_Task prompt_
Omit the images, then print each record below exactly as it reads.

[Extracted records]
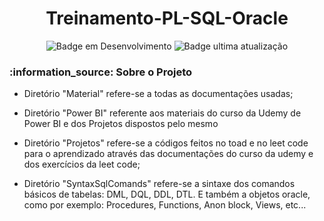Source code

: <h1 align = center> Treinamento-PL-SQL-Oracle </h1>
       
<div align="center">
  
![Badge em Desenvolvimento](https://img.shields.io/badge/STATUS-EM%20DESENVOLVIMENTO-blue?style=for-the-badge)
![Badge ultima atualização](https://img.shields.io/github/last-commit/JeanCampos1604/Treinamento-PL-SQL-Oracle?color=blue&label=%C3%9Altimo%20Update&style=for-the-badge)
</div>

<h3> 
    :information_source:  Sobre o Projeto
</h3>

- Diretório "Material" refere-se a todas as documentações usadas;

- Diretório "Power BI" referente aos materiais do curso da Udemy de Power BI e dos Projetos dispostos pelo mesmo

- Diretório "Projetos" refere-se a códigos feitos no toad e no leet code para o aprendizado através das documentações do curso da udemy 
e dos exercícios da leet code;

- Diretório "SyntaxSqlComands" refere-se a sintaxe dos comandos básicos de tabelas: DML, DQL, DDL, DTL. 
E também a objetos oracle, como por exemplo: Procedures, Functions, Anon block, Views, etc...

_Finished task_
Source code

: <h1 align = center> Treinamento-PL-SQL-Oracle </h1>
       
<div align="center">
  
![Badge em Desenvolvimento](https://img.shields.io/badge/STATUS-EM%20DESENVOLVIMENTO-blue?style=for-the-badge)
![Badge ultima atualização](https://img.shields.io/github/last-commit/JeanCampos1604/Treinamento-PL-SQL-Oracle?color=blue&label=%C3%9Altimo%20Update&style=for-the-badge)
</div>

<h3> 
    :information_source:  Sobre o Projeto
</h3>

- Diretório "Material" refere-se a todas as documentações usadas;

- Diretório "Power BI" referente aos materiais do curso da Udemy de Power BI e dos Projetos dispostos pelo mesmo

- Diretório "Projetos" refere-se a códigos feitos no toad e no leet code para o aprendizado através das documentações do curso da udemy 
e dos exercícios da leet code;

- Diretório "SyntaxSqlComands" refere-se a sintaxe dos comandos básicos de tabelas: DML, DQL, DDL, DTL. 
E também a objetos oracle, como por exemplo: Procedures, Functions, Anon block, Views, etc...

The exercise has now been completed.